## Dataset records

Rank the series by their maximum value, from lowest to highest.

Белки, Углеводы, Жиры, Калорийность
--
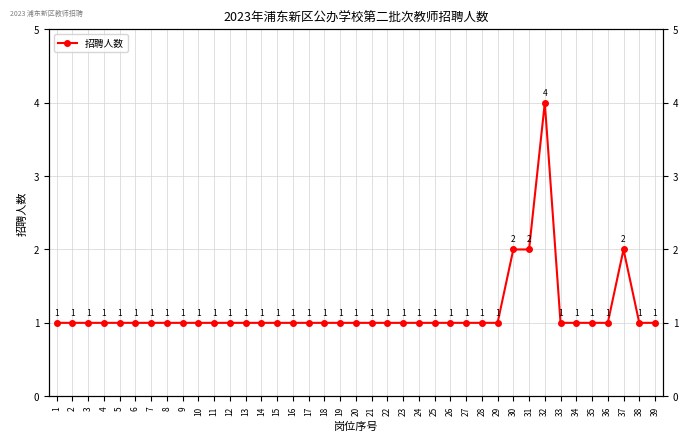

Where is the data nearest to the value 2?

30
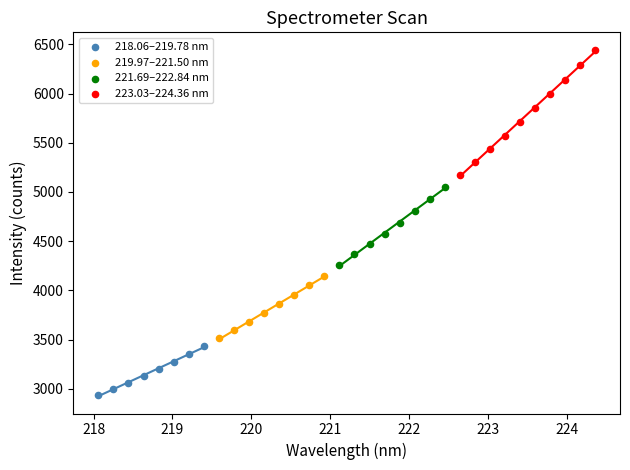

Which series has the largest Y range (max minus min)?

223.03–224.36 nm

## How to complete this task
Reproduce the lines between the one holding "Which series has" and the one holding "223.03–224.36 nm", inclusive, with "largest" replaced by "smallest" and nothing else altered.

## Response for this exercise
Which series has the smallest Y range (max minus min)?

223.03–224.36 nm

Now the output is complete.